I got my dog, Mira, in November of last year, after several months of debating with myself about getting a cat and then realizing that I was hesitating because, actually, I wanted a dog. I sent in some applications, heard back from a shelter that thought Mira (then named Mirage) and I would be a good match, then went to meet her.
I knew before I went that she’d been abandoned in a trailer with a bunch of other animals, for who knows how long, because this is something that people sometimes do to animals, don’t ask me why. I think many of the other animals were dead when they found the trailer; I think they told me that at the shelter, though that sounds so horrible that surely it can’t be right. Before that, she had lived in a pen outside for several years, also with a bunch of other animals. I guess someone would go by and feed them periodically. I think the first year or two of her life were pretty normal — she lived with a man in a house — but at this point she’s almost six years old and the majority of those years have been probably pretty horrific, even by a dog’s standards.
I waited in the little enclosed yard at the shelter, and she walked in all big and shy and very nervous. She didn’t want to meet me; she didn’t want to meet anyone. I’d brought treats, but she didn’t want them; she just paced around and avoided looking at me or at my friend Lillian who’d come with me or at anyone else who was there, because why would she want to look at anyone, why would she believe that anyone would not be a danger to her. It’s not difficult to understand why we, people, act the way we do, when we think for even a single second about why animals act the way they do. It’s all just facts leading to feelings.
Eventually, I lay down on the ground on my stomach (see photo), and she walked over and ate some treats out of my hand, and she was still really scared (you can see from the photo that her tail is tucked between her legs) but she let me pet her.
Mira had heartworm when I adopted her. Heartworms are parasites that live in the dog’s hearts, lungs, and blood vessels. They look exactly like cooked spaghetti, and they cause permanent damage to the organs and tissue they inhabit. The shelter where I got Mira didn’t know how long she’d had the heartworms; all they could tell me was that she’d completed the first part of the treatment, which is a month of antibiotics to prevent infection, and that she was ready for the first of three rounds of injections, the first of which, as I understand it, sort of puts the heartworms to sleep, and the second and third of which actually kill the heartworms. The injections left her debilitated and disoriented. She was so weak during this time that I had to lift her into the car to get her to the treatment center.
The time after the injections is the most important, the vets kept telling me. She has to be totally still. No barking. No playing. No running. No walks longer than ten minutes. No excitement. Apparently, what happens after the injections is that the worms die and decompose in the bloodstream. If the dog’s heart rate goes up, those dead worm pieces can cause embolisms or blockages or strokes. “I’ve seen some dog owners just not take that seriously, and that’s when the dogs really get into trouble,” the vet told me. “She could die.” I kept asking for how long, how long should I keep her quiet, how long should she rest, how long until she can just be a dog, and they kept saying just, as long as possible, as long as you can do it until she gets a heartworm test, six months after the last injection. I gave her the pills they told me to give her; I covered my fingertips in peanut butter and shoved the pills in the wads of peanut butter and let Mira lick it off and trusted the pills would do their job.

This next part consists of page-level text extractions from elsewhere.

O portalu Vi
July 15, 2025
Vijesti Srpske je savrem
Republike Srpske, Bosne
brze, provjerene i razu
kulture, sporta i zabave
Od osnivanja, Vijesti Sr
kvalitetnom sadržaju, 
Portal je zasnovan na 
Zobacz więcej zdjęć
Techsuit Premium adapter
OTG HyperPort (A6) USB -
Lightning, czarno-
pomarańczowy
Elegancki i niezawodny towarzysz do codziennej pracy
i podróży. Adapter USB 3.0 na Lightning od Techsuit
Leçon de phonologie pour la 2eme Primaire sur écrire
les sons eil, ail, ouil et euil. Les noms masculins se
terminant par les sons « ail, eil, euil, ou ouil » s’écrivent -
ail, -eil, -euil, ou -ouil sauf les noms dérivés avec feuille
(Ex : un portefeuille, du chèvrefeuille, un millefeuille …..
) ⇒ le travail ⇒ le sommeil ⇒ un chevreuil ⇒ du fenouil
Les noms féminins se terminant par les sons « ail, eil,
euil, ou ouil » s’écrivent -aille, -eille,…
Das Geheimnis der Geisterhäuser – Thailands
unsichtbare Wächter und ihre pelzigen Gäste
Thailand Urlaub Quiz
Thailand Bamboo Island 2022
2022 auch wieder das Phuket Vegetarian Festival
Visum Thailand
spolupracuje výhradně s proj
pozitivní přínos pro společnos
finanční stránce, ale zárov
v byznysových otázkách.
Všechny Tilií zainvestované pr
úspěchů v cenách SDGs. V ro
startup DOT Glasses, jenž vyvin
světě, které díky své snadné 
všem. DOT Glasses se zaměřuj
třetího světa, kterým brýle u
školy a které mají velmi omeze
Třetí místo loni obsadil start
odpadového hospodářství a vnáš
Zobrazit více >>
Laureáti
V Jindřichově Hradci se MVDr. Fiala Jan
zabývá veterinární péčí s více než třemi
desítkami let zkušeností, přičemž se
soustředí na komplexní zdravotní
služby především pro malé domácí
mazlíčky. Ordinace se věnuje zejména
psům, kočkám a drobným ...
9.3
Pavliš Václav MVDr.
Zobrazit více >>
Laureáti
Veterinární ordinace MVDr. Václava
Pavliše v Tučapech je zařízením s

She coughed a lot the first couple of months I had her, and she was really lethargic, which are both symptoms of “moderate” heartworm disease, I learned. She got over the cough, with time, and started having more energy, which made it progressively harder to keep our walks short. Her growing energy kept me going outside even in the deadest, coldest of winter. Even on the days when I felt like there was no life to be found or to be lived anywhere, there I was, outside and alive.
Mira tested negative for heartworm yesterday. I didn’t realize until today that I had been holding my breath for seven months, that as I did all the things they told me to do, I was also acutely aware that if I messed it up, she might die. I didn’t want her to die; I wanted her to live, so I did all the things they told me to do and thought about her living and not dying.
Somewhere in all this, I remembered the song “Me & My Dog” by boygenius (Lucy Dacus, Julien Baker, Phoebe Bridgers), which reaches its yelling-big-guitar apex at the following perfect, perfect verse:
I wanna be emaciated
I wanna hear one song without thinking of you
I wish I was on a spaceship
Just me and my dog and an impossible view
Sometimes my apartment feels like a spaceship full of all the things that no one knows about me, from where I send dispatches of select information like Houston, we have a problem and hope to hear back from someone far away, though I still have to solve the problem all on my own. Mira is here in the spaceship, every day a reminder that the problems are worth fixing if for no other reason than their solution is the precondition for fixing hers. I have to put the oxygen mask on myself before I can put it on her, and before I can, finally, exhale.